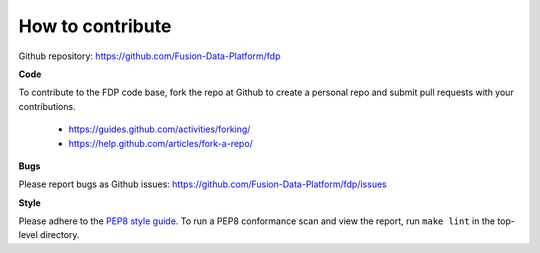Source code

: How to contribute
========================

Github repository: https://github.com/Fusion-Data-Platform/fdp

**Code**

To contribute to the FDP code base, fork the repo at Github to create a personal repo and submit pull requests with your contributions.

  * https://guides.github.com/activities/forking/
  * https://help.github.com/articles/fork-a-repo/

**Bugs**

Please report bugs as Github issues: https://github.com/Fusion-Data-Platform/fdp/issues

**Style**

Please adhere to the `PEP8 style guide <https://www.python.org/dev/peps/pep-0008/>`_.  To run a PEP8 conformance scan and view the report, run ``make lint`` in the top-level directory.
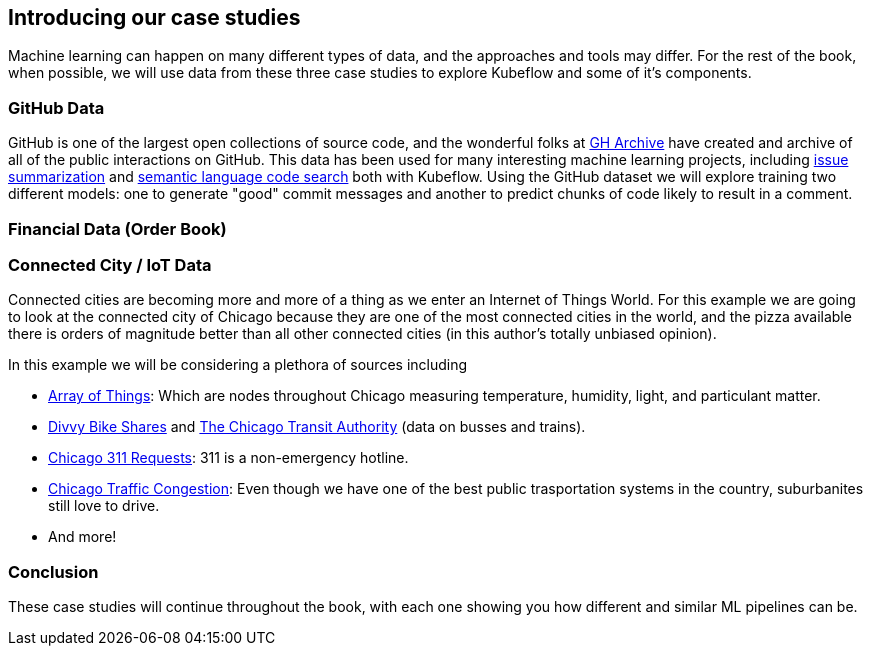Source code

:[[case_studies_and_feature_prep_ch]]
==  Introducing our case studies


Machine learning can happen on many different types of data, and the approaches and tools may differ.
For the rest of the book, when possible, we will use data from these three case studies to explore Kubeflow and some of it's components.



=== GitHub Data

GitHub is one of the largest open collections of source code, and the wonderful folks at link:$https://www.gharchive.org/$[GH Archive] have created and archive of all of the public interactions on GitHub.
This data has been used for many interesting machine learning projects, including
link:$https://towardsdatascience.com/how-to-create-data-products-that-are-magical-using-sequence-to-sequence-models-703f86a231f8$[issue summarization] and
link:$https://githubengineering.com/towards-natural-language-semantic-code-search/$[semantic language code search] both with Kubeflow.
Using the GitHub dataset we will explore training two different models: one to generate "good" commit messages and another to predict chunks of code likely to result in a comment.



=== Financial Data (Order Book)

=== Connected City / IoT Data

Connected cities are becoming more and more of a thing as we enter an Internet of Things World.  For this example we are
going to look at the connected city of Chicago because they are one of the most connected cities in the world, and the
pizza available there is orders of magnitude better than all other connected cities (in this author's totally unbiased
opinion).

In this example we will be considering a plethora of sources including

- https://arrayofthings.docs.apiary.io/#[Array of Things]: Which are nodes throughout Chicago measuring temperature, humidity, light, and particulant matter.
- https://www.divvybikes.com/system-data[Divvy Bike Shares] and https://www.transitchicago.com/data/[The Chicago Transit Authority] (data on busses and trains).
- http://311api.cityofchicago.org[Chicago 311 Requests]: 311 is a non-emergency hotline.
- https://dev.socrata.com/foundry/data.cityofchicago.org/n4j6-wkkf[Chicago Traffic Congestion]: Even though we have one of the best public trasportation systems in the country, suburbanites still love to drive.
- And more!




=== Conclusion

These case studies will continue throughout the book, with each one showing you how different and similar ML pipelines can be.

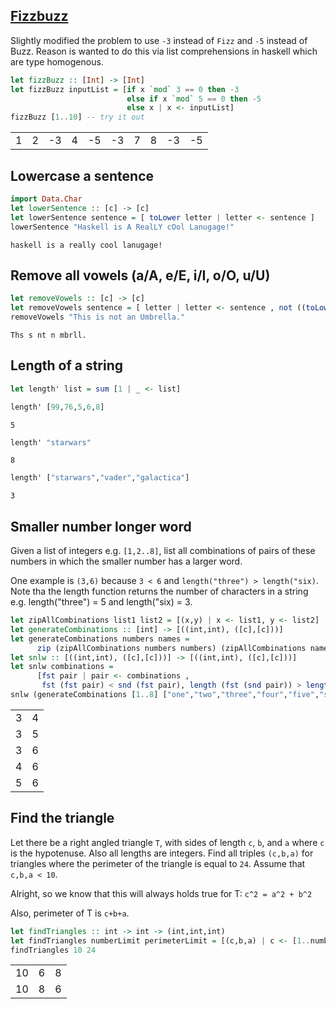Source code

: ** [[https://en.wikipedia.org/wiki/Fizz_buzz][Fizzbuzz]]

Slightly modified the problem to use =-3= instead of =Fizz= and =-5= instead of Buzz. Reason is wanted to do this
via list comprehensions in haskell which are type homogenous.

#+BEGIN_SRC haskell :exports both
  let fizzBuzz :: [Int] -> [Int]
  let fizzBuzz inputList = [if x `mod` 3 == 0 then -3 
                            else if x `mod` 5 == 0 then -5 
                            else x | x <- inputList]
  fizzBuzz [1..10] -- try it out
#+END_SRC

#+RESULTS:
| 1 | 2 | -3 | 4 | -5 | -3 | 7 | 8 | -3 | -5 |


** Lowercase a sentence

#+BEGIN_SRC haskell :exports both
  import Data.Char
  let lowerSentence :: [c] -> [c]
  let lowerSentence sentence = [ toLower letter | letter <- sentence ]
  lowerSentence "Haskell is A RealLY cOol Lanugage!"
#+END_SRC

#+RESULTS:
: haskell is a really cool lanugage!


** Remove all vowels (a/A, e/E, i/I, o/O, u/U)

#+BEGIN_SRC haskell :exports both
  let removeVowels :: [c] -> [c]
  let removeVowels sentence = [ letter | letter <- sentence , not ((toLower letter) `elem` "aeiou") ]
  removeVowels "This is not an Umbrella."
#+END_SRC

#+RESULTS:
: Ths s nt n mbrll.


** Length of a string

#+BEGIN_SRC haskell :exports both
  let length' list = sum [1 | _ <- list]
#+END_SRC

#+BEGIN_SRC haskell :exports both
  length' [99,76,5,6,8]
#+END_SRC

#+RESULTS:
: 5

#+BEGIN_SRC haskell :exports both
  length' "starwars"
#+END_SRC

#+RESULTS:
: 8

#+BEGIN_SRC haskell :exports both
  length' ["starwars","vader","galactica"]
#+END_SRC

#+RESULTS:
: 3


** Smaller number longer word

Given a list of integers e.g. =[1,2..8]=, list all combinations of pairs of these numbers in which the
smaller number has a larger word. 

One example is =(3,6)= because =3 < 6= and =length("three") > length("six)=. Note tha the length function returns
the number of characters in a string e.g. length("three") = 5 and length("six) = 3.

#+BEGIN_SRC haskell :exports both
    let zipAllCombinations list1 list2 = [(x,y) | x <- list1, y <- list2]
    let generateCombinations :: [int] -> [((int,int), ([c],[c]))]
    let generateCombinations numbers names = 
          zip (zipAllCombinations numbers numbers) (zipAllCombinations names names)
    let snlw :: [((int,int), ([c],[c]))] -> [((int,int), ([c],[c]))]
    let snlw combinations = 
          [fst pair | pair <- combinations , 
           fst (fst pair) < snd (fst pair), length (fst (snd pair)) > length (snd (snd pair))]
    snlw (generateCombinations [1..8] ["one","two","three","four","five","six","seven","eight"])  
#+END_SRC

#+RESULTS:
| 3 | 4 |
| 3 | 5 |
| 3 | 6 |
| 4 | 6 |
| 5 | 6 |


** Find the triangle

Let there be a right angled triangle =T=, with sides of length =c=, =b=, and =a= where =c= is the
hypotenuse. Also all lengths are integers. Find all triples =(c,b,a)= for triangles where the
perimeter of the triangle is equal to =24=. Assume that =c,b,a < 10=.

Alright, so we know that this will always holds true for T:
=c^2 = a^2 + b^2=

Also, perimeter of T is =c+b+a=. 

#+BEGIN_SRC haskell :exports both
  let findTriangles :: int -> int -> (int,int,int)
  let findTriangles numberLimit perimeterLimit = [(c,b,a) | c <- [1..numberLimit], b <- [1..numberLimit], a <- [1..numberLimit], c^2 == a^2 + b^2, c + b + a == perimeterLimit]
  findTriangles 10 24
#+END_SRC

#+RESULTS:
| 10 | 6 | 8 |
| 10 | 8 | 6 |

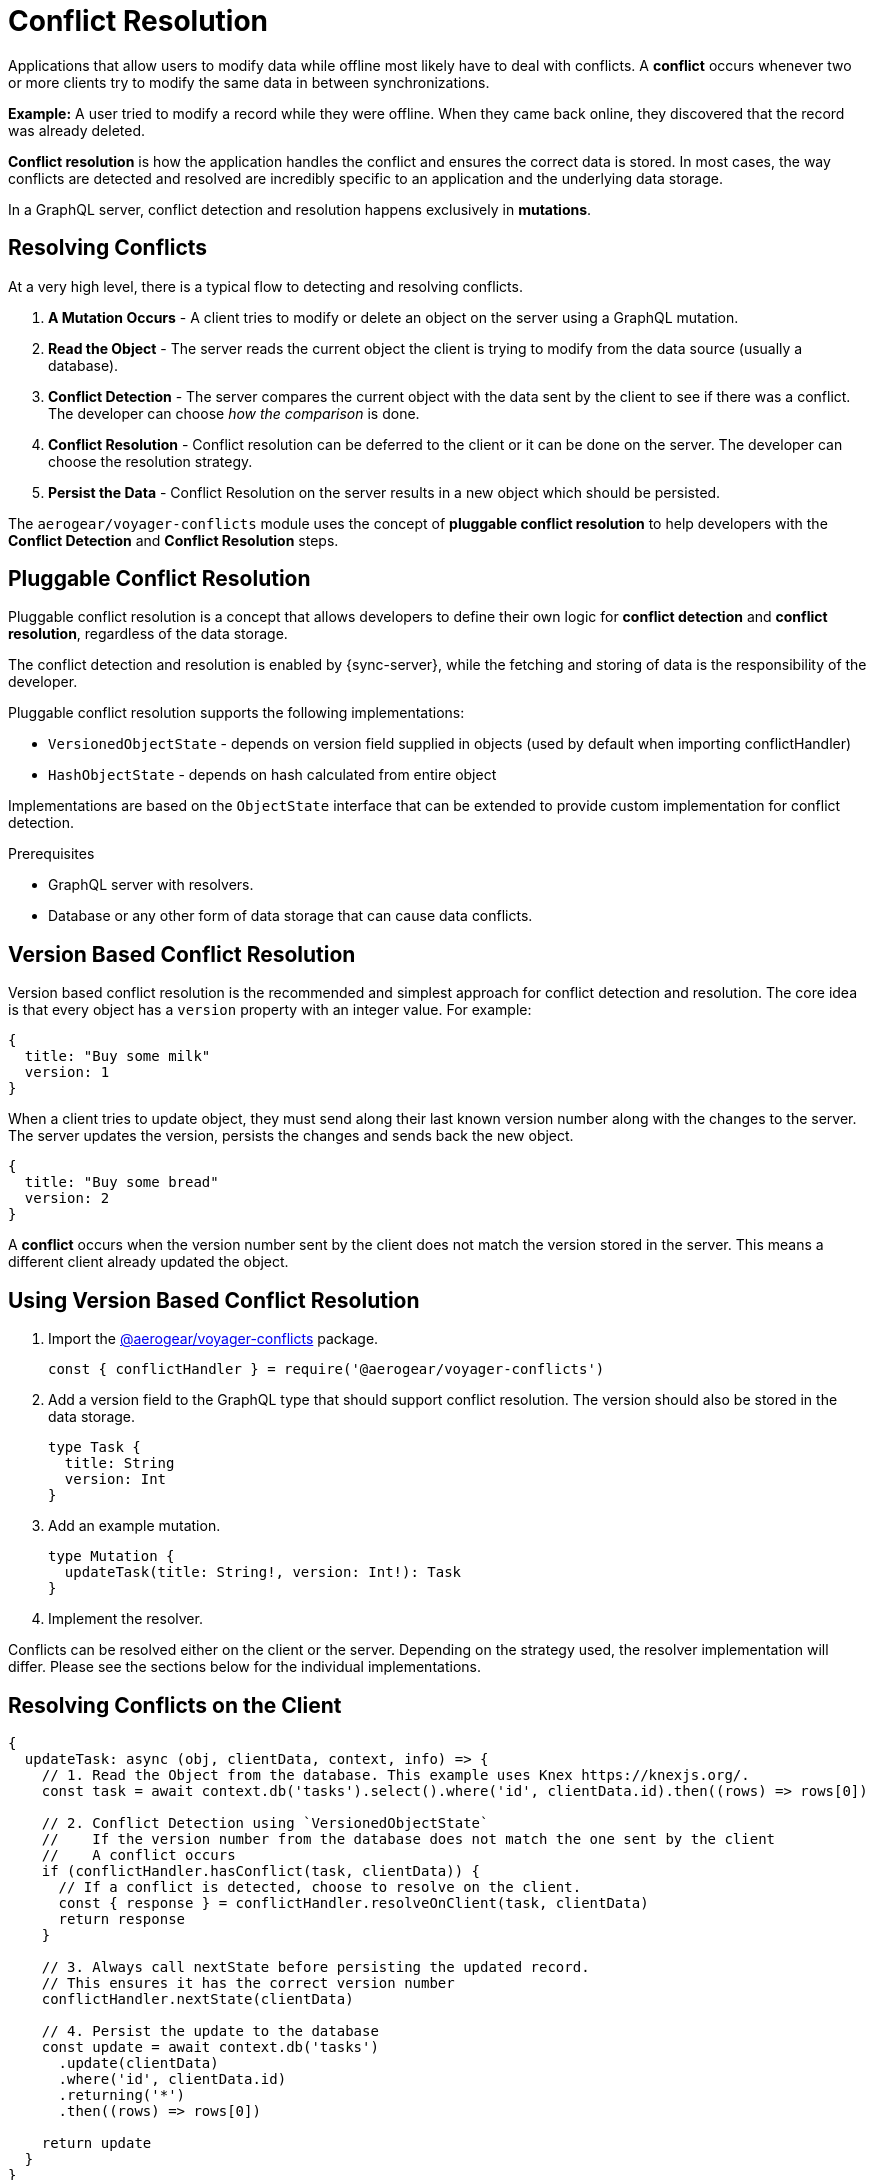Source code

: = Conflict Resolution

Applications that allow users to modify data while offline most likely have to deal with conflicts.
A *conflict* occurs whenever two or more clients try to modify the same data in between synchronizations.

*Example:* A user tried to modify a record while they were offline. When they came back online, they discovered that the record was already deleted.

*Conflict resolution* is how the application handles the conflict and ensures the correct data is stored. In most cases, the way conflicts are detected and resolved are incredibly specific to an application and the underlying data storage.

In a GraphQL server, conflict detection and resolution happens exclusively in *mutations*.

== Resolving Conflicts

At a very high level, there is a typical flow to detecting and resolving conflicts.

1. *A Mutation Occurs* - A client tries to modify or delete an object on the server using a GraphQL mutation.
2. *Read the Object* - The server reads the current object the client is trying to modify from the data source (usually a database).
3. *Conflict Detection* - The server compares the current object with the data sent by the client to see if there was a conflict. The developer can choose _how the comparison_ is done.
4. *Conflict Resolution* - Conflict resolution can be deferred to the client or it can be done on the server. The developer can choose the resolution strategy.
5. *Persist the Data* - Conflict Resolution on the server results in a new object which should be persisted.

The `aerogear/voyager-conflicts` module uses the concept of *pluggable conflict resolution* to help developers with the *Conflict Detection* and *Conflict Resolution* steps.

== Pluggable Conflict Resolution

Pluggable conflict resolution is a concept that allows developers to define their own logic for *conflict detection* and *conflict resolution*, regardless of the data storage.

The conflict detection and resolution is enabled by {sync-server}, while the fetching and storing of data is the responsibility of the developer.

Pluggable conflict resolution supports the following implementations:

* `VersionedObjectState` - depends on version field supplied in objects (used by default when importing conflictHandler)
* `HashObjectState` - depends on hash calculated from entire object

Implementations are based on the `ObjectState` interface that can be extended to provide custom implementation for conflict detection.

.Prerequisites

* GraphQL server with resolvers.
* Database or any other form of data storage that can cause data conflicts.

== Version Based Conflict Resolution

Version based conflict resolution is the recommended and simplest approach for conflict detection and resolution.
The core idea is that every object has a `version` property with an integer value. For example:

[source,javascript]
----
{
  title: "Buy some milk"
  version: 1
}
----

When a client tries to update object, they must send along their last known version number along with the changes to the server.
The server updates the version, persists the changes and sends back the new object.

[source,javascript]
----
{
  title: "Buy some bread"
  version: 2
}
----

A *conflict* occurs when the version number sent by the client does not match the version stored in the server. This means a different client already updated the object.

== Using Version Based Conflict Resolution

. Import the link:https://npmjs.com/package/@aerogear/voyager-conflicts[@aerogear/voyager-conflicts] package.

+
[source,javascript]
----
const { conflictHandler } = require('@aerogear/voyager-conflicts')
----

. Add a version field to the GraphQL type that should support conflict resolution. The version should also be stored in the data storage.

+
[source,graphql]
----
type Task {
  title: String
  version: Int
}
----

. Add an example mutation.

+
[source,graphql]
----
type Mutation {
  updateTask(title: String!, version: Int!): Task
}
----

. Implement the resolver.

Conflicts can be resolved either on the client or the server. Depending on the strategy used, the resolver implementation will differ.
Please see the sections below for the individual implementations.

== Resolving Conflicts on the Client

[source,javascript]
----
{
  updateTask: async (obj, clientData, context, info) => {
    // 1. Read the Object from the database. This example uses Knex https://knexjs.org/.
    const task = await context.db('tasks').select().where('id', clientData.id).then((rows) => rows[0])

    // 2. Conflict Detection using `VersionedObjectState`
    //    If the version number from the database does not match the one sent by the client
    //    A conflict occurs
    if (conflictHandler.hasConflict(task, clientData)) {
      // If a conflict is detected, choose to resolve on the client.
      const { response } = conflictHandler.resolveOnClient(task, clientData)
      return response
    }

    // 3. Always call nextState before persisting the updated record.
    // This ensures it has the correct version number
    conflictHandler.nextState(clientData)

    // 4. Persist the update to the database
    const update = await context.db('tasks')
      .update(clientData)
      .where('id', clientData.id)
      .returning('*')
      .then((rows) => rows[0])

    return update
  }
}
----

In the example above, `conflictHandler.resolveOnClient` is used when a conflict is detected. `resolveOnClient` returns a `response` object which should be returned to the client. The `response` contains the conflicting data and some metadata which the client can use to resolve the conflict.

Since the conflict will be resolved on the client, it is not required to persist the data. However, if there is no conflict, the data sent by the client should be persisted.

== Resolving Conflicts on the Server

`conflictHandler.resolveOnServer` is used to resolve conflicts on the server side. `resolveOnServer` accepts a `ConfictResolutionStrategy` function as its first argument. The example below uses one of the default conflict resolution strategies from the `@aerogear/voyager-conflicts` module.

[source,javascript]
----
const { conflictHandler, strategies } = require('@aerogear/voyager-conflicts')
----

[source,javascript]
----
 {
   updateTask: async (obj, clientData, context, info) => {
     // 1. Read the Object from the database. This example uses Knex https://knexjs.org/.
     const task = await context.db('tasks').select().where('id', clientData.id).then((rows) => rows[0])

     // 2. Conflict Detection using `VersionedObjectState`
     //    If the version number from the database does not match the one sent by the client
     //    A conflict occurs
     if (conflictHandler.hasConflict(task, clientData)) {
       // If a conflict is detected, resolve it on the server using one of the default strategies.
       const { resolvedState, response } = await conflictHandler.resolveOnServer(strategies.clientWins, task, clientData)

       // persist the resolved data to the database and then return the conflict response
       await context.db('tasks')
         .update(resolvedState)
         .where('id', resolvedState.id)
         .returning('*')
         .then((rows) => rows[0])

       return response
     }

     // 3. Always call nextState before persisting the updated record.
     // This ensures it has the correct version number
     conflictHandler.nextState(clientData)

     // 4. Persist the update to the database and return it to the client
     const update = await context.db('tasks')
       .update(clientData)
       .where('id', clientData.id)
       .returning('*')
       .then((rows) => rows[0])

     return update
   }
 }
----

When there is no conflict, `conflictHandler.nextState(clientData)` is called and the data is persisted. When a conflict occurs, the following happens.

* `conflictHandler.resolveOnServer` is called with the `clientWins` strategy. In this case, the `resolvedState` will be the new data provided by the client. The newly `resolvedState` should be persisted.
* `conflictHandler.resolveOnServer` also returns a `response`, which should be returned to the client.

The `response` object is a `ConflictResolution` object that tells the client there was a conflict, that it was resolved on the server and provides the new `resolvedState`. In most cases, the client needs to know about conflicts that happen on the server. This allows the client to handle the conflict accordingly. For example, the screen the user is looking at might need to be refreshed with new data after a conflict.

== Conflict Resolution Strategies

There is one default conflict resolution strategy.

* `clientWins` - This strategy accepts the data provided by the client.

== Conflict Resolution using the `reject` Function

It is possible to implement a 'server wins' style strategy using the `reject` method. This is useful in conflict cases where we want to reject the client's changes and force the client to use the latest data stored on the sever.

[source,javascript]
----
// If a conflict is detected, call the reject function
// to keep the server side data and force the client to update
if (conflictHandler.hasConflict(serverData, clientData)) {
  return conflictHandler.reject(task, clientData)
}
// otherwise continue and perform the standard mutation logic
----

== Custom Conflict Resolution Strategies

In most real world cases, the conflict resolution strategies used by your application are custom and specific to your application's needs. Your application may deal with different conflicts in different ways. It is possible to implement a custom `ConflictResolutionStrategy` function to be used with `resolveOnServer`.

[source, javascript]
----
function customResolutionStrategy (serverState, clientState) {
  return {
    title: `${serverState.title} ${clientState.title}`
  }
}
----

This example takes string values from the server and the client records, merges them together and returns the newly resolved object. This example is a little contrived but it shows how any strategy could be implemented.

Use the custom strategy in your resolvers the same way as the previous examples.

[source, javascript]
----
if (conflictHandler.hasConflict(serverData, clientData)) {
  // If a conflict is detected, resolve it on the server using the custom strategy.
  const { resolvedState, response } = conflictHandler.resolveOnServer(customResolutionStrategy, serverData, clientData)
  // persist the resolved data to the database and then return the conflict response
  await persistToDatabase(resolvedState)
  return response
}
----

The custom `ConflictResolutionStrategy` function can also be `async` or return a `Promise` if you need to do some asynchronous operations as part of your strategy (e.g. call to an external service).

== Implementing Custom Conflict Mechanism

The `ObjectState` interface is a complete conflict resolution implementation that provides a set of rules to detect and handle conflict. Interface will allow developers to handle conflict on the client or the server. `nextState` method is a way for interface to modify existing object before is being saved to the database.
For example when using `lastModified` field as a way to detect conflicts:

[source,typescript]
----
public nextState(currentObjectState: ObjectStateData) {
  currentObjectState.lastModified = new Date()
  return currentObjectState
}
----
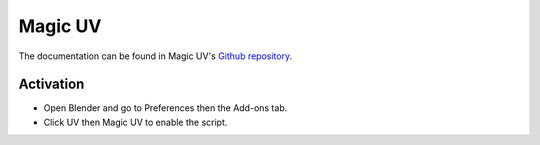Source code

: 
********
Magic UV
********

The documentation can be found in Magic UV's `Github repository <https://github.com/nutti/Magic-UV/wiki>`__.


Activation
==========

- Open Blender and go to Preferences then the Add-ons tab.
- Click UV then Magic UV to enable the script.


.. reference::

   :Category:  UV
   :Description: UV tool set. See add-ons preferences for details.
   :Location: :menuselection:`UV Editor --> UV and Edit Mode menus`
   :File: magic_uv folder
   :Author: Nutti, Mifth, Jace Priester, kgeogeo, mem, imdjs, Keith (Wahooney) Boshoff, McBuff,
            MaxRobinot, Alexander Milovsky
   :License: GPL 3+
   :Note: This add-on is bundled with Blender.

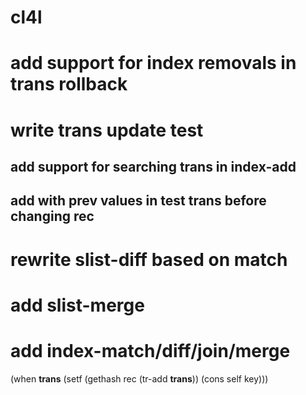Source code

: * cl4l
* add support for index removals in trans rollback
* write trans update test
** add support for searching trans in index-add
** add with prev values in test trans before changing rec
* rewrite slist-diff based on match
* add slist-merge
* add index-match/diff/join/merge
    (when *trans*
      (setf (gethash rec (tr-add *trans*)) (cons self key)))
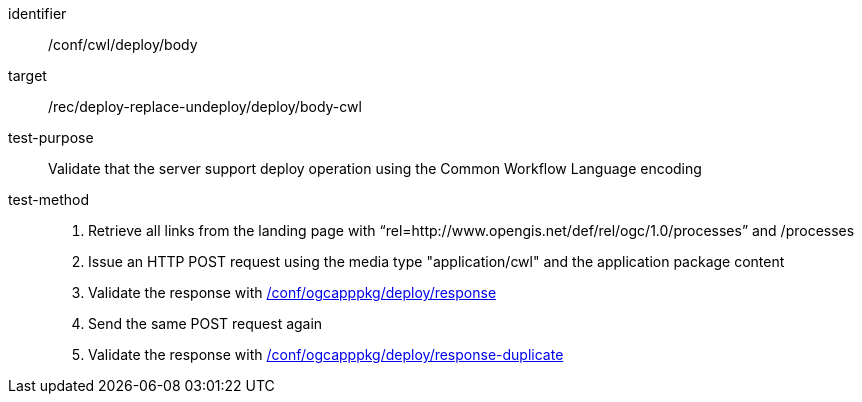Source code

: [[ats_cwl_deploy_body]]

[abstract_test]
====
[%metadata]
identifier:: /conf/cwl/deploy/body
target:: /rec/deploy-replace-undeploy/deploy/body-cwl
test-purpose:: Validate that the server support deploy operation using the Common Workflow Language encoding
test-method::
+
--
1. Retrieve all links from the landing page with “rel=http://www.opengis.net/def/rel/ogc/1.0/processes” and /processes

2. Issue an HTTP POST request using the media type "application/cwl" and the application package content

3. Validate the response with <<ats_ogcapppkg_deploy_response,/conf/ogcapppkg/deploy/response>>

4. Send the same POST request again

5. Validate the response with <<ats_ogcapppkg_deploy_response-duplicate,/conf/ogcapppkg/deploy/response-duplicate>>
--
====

WORK ITEM: Output only the number of lines in the listing that contain the string "Things".

FINISHED EXERCISE: 2